Just like there are multitude reasons for failure, but it is rarely if ever the result of direct competition, there are many ways to succeed, but rarely if ever by following competitors closely. The strategic principle behind success is not a “formula” for success a-la various management gurus, who name “model firms” without a control group and hope their clients forget those fast, as they fall from grace a few years later. The strategic route to success postulated in an article by Porter (1996) entitled “What is strategy?” was as simple and as complex as: “Do it differently”. Porter did not have the irritating habit of forging a definitive and trivial list of “successful behaviors” of the day (a habit The Economist labeled “wet fingers in the wind” in reference to Covey, Peters or Collins's famous lists). Instead, Porter examines the bases for positioning stemming from a set of (different) activities creating a unique value; that principle positions “strategic positioning” as always relative to competitors.
Pratt and Whitney, a manufacturer of aircraft engines, has been lagging badly behind GE and Rolls Royce in share of new engines outfitted on the Boeing and Airbus aircrafts. Conventional wisdom in aircraft engine development since the 1960s was the fewer moving parts, the better. Instead of imitating GE and Rolls, the clear market leaders, P&W made a strategic decision to bet on a turbofan technology which had more moving parts but promised to be more fuel efficient and less noisy than conventional jet engines. Knowing it had little chance of making sales to Boeing or Airbus, who are wedded to GE and Rolls, respectively, it decided not to try. Instead of following its competitors, it joined Bombardier, which was looking for advantage in challenging Boeing, Airbus and Embraer. As the NY Times and The Economist reported, P&W's unique strategy was propelling P&W back into the front line of the industry.
In 1990, ASML, a small Dutch company producing tools for chip making, had less than 10 percent market share. The market was completely dominated by Canon and Nikon, who used a fully integrated model. Instead of imitating the Japanese giants, ASML chose a diagrammatically opposing model – it redesigned its product to make it modular, and farmed out work to specialist firms. It also chose to show customers how to solve problems with its machines on their own, while Canon and Nikon kept all knowledge close to their chests. In 2009, ASML had 65 percent of the market.
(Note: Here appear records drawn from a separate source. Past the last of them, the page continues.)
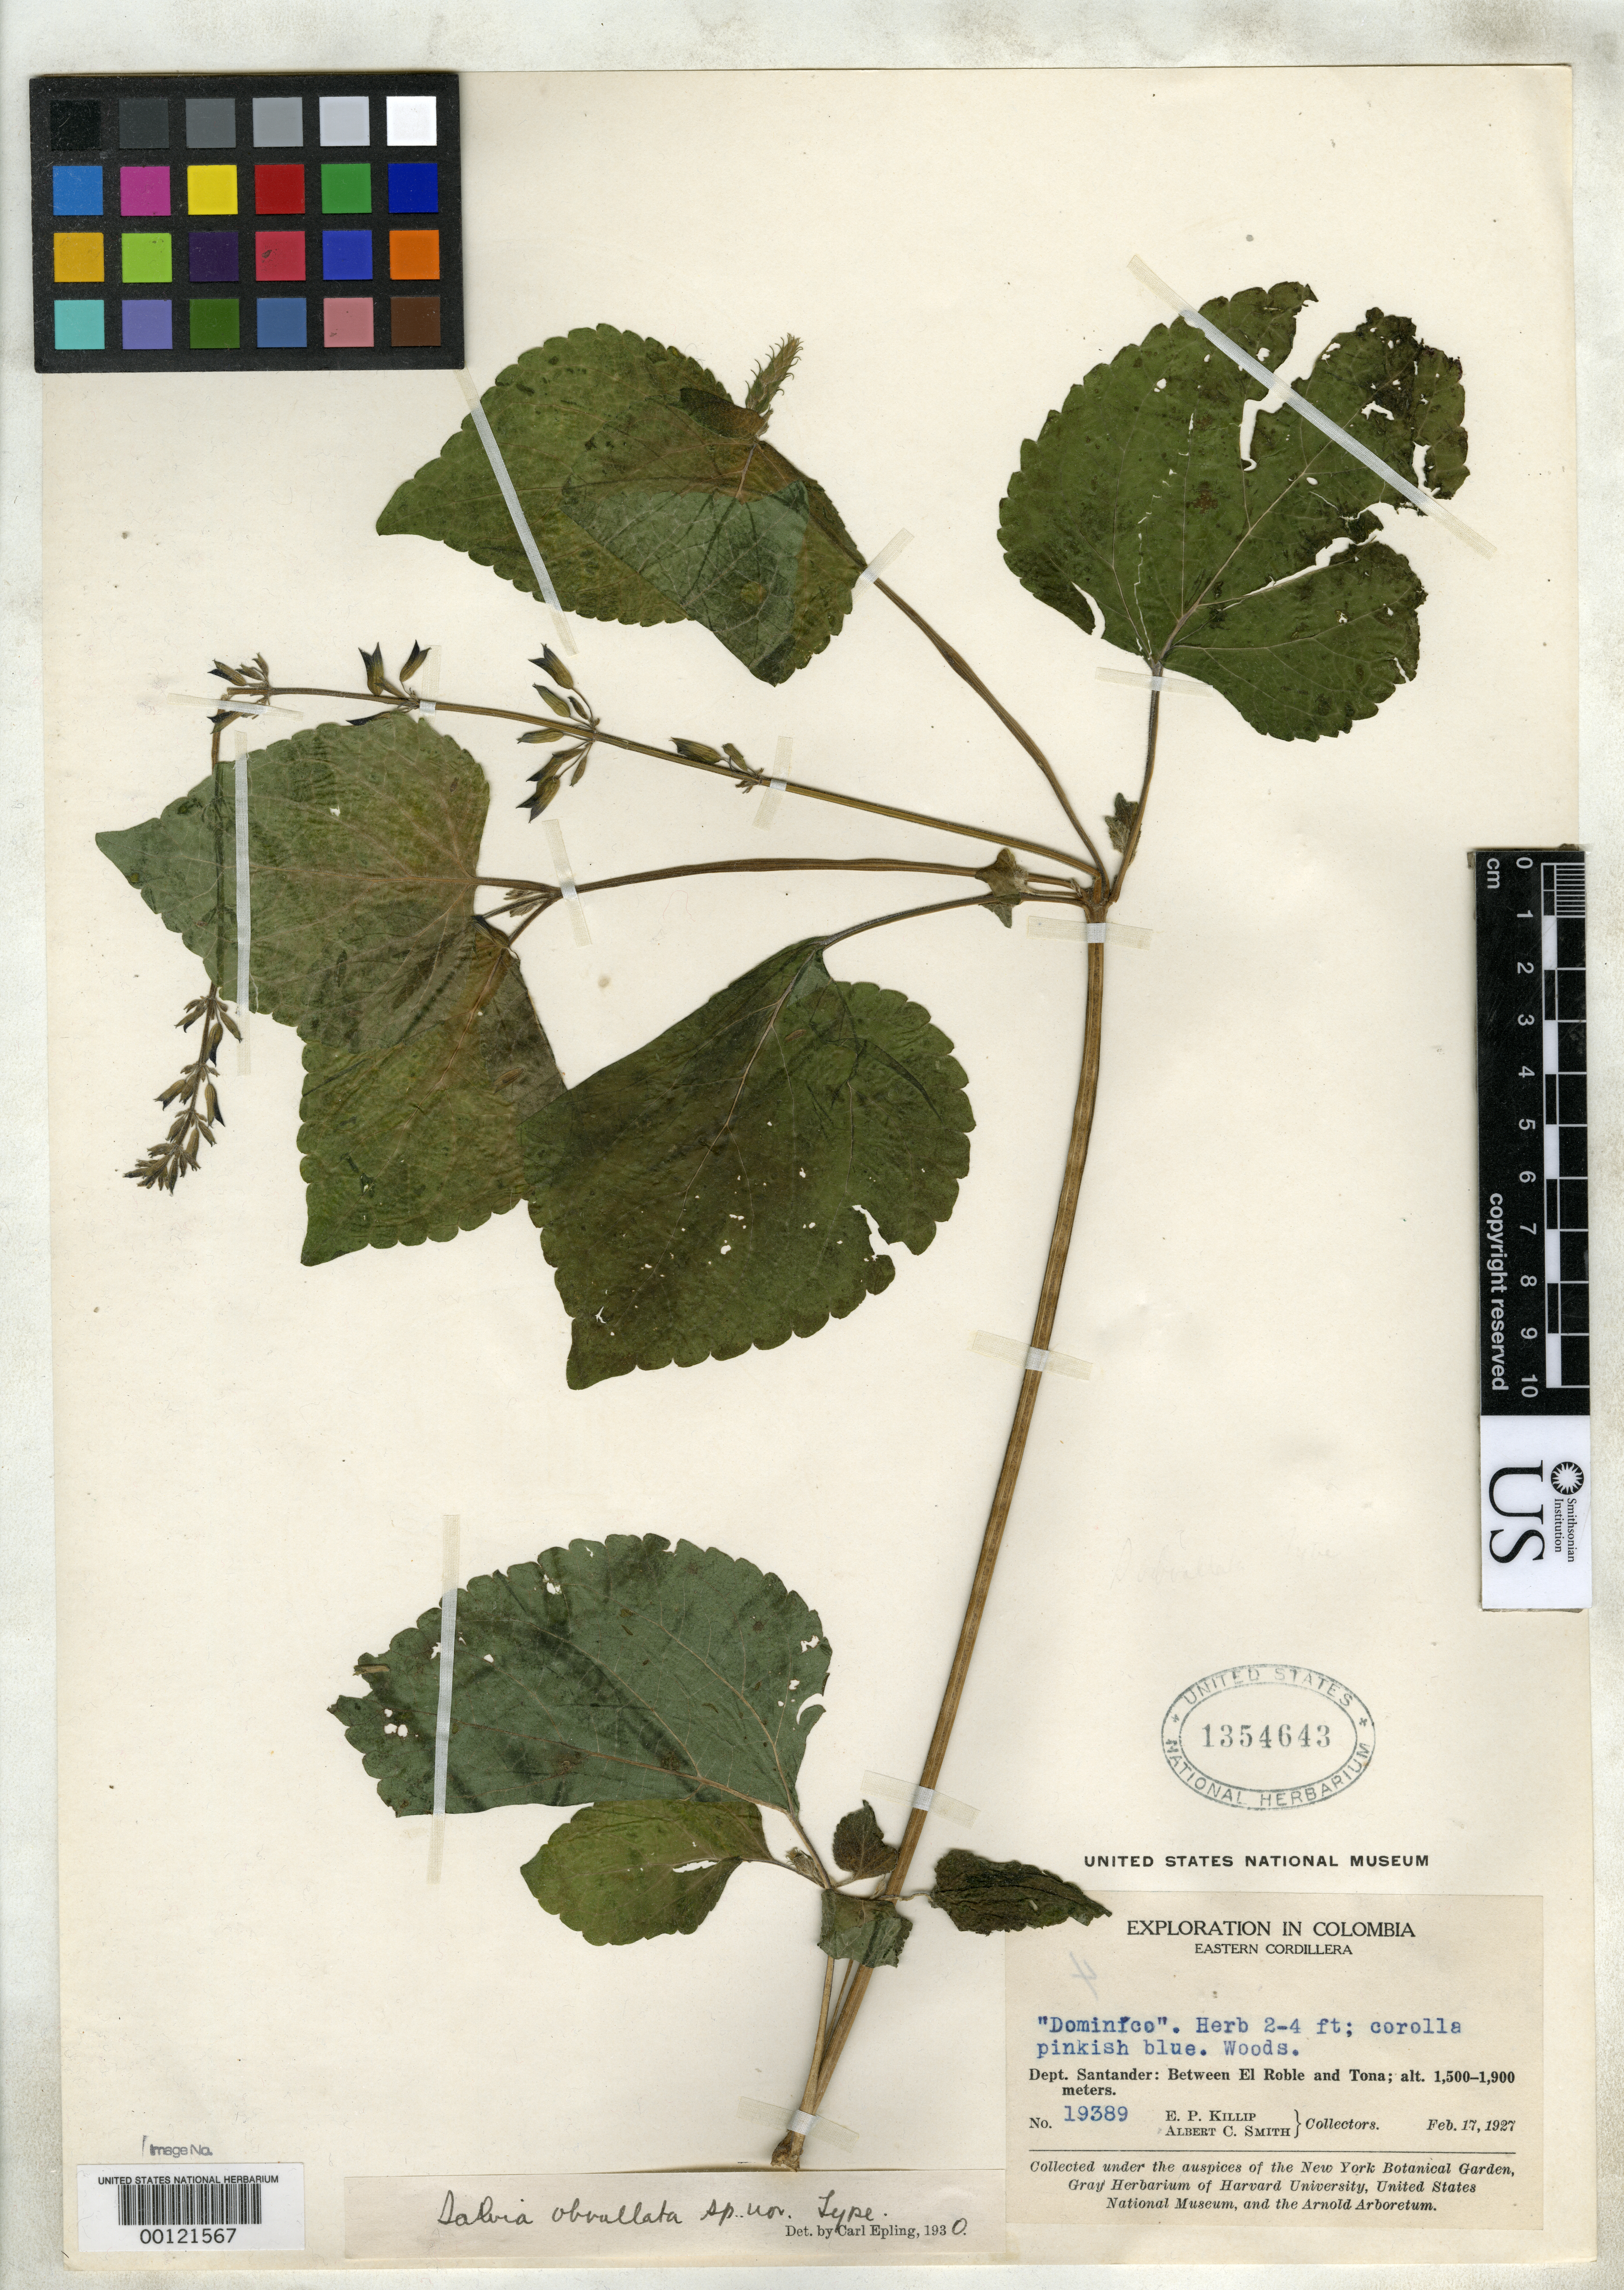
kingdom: Plantae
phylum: Tracheophyta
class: Magnoliopsida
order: Lamiales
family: Lamiaceae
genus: Salvia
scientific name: Salvia obvallata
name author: Epling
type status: Holotype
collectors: E. P. Killip & A. C. Smith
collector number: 19389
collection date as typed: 17 Feb 1927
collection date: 1927-02-17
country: Colombia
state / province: Santander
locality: Between El Roble & Toma.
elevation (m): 1500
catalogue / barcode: US 1354643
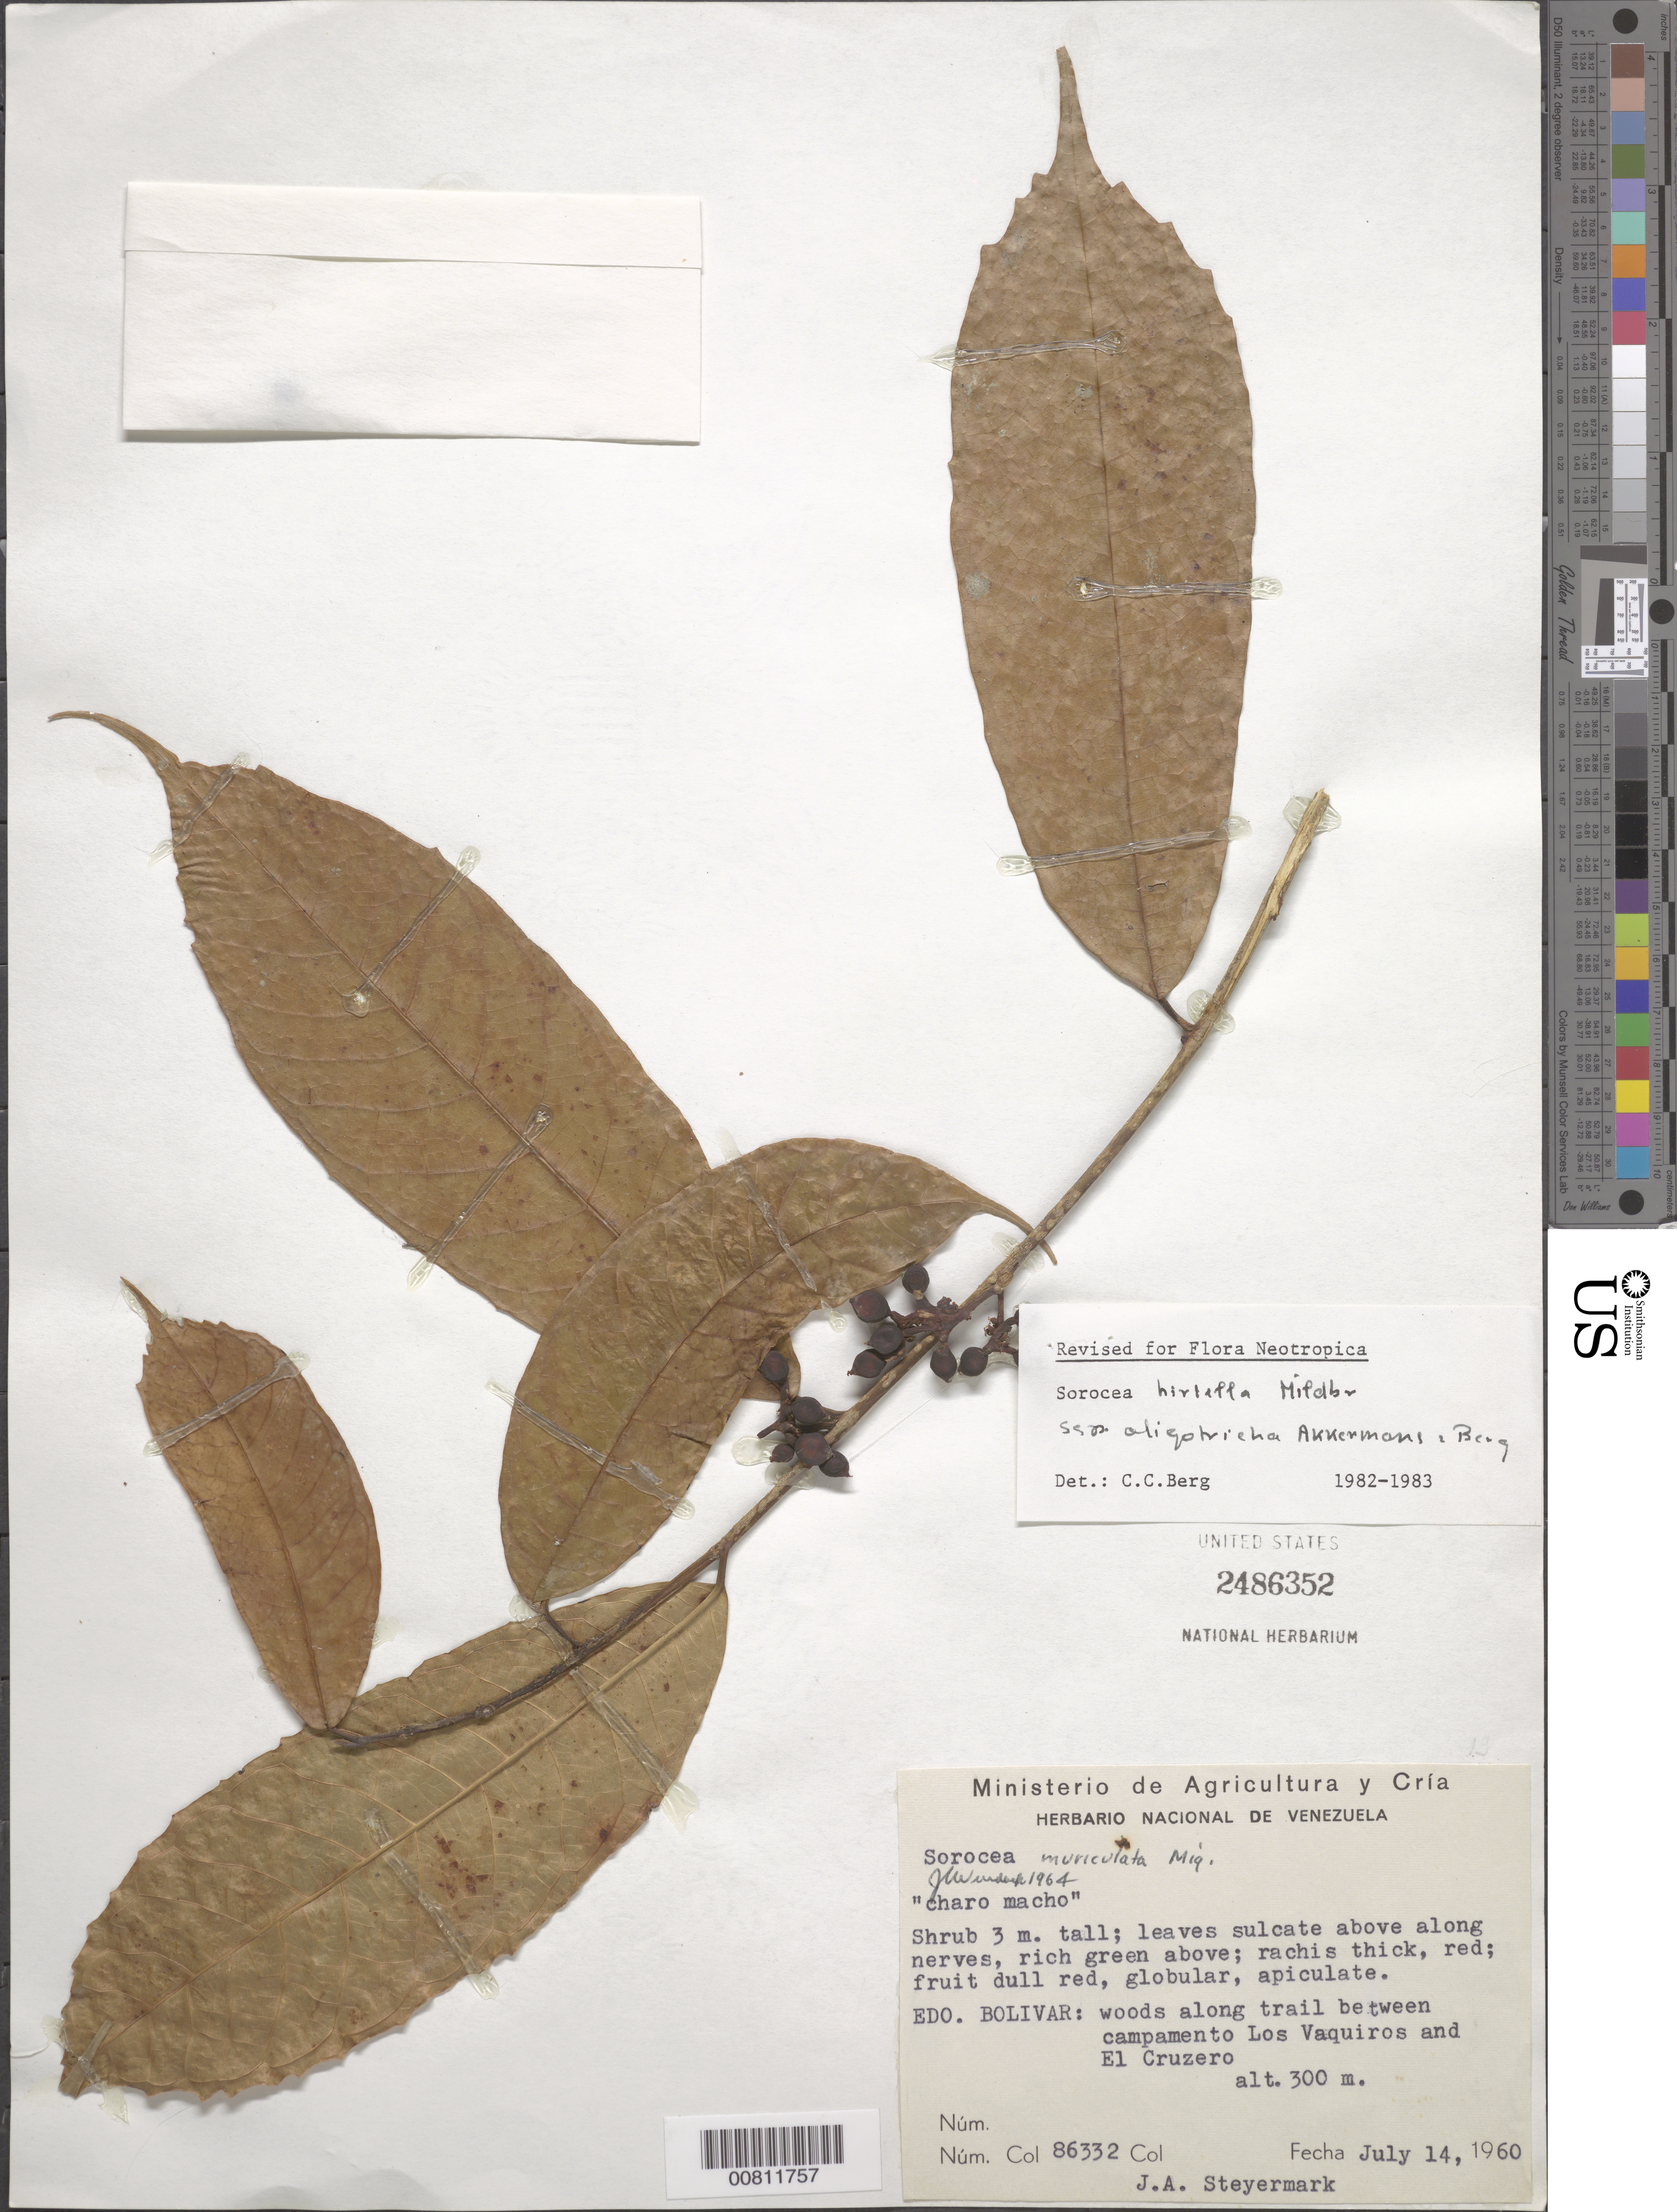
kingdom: Plantae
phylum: Tracheophyta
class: Magnoliopsida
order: Rosales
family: Moraceae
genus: Sorocea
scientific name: Sorocea hirtella subsp. oligotricha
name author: C.C. Berg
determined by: Berg, C. C.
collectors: J. Steyermark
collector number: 86332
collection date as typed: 14-Jul-60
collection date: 1960-07-14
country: Venezuela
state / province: Bolívar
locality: Campamento Los Vaquiros and El Crucero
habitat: Woods along trail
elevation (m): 300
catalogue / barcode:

In an industry known for rapid imitation, the airline industry, two firms stand out. Southwest, which introduced a strategy based on activities very different than full service airlines (no seating, no meals, no hubs, no travel agents), and Allegiant, which deliberately caters to leisure passengers in small communities, flying them direct and at very low fares to vacation hubs such as Vegas and Orlando. Southwest's model is impossible to copy for the large, full service airlines, which depend on connections at their large hubs and pay commissions to travel agent/sites. Allegiant also faces little direct competition as most airlines shun its small communities. It actually defines itself as a travel company, not an airline, and makes as much money from rental services and vacation packages as from tickets.
One may think that not following competitors is good for small companies mostly. But LVMH, the world biggest luxury-goods group, has been steady in its insistence of being different from competitors. While its competitors embarked on merchandizing easy-to-sell products and putting their names on many products, LVMH stayed focused on quality. Its crown jewel, Vuitton, for example, never puts its product on sales. Instead, it destroys unsold stock; it never gives licenses to outside firms; and it owns its own stores while competitors sell through department stores. During the recession of 2008, as Prada, Valentino, Lacroix, and Escada went into financial difficulties, Vuitton sales grew by double digits.